Brazilian Billionaire: “When It’s Bad, I Buy”

Luiz Alves Paes de Barros has made a killing by “wagering on stocks almost no one else seemed to want,” says a recent Bloomberg article.

The sixty-nine-year-old is known as the “anonymous billionaire” for his under-the-radar but hugely successful investments. Most recently, during one of the worst recessions in Brazil’s history, his company Alaska Investimentos Ltda. bet big on the floundering retailer Magazine Luiza SA which, according to the article, “has surged more than 1,000 percent since reaching a record low about a year ago, making it the top stock in one of the world’s top-performing markets.” The holding is part of Alaska’s Black Master fund, which the article says became “the No. 2 fund among 569 peers focused on Brazilian equities, according to data compiled by Bloomberg.”

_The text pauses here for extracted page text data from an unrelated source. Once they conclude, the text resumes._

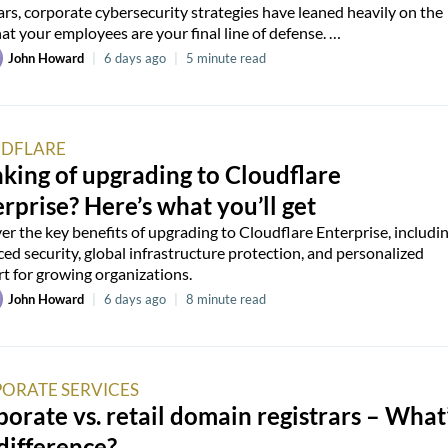
ars, corporate cybersecurity strategies have leaned heavily on the
hat your employees are your final line of defense. …
John Howard
|
6 days ago
|
5 minute read
DFLARE
king of upgrading to Cloudflare
rprise? Here’s what you’ll get
er the key benefits of upgrading to Cloudflare Enterprise, includi
ed security, global infrastructure protection, and personalized
t for growing organizations.
John Howard
|
6 days ago
|
8 minute read
ORATE SERVICES
orate vs. retail domain registrars – What
difference?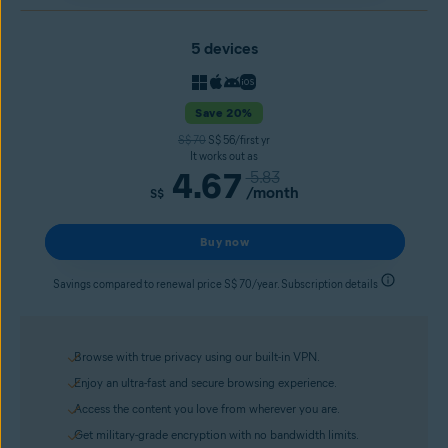
5 devices
Save 20%
S$ 70
S$ 56/first yr
It works out as
4.67
5.83
/month
S$
Buy now
Savings compared to renewal price S$ 70/year. Subscription details
Browse with true privacy using our built-in VPN.
Enjoy an ultra-fast and secure browsing experience.
Access the content you love from wherever you are.
Get military-grade encryption with no bandwidth limits.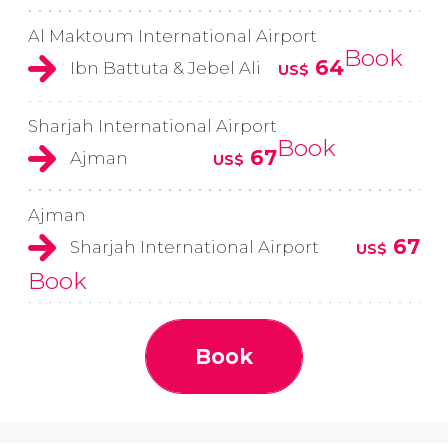
Al Maktoum International Airport
Book
64
Ibn Battuta & Jebel Ali
US$
Sharjah International Airport
Book
67
Ajman
US$
Ajman
67
Sharjah International Airport
US$
Book
Book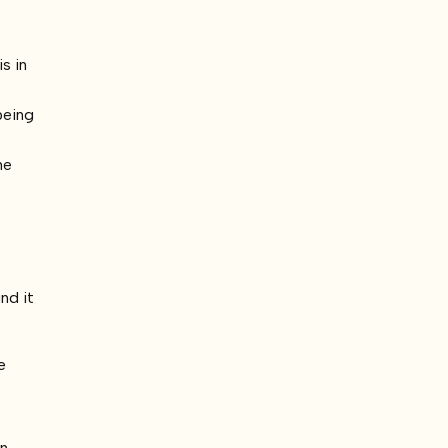
s in
being
he
nd it
e
en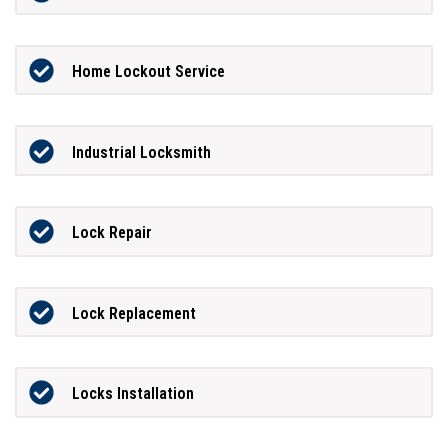
Home Lockout Service
Industrial Locksmith
Lock Repair
Lock Replacement
Locks Installation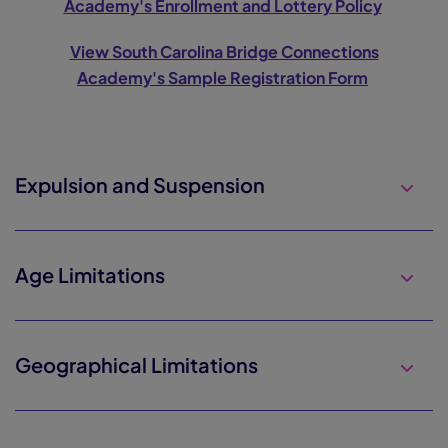
Academy's Enrollment and Lottery Policy
View South Carolina Bridge Connections
Academy's Sample Registration Form
Expulsion and Suspension
Age Limitations
Geographical Limitations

The article says that Barros makes no claim that he knew how well the investment would do, only that he “knew it was cheap.”

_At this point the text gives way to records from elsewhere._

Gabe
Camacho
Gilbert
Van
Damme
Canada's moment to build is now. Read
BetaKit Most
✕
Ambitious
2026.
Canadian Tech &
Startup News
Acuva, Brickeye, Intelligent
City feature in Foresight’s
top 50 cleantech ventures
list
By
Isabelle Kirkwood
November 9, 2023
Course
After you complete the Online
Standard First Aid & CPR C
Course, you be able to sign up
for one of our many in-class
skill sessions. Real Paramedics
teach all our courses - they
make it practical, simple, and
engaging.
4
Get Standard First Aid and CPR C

Alaska is a new venture–Barros co-founded the firm in July of 2015—so he’s new at managing other people’s money. The firm oversees about 1.6 billion reais (approximately $490 million), three-quarters of which is Barros’ own cash. But his investing method hasn’t changed: “He only holds a handful of stocks, favors companies with bottom-of-the-barrel valuations and usually jumps in as everyone else is bailing.” The Black Master fund returned 143 percent in 2016, versus a 33 percent gain for Brazil’s benchmark Ibovespa stock index.

“Perfecting patience is all I’ve done over the past 50 years,” Barros says. “I love when things get bad. When it’s bad, I buy.”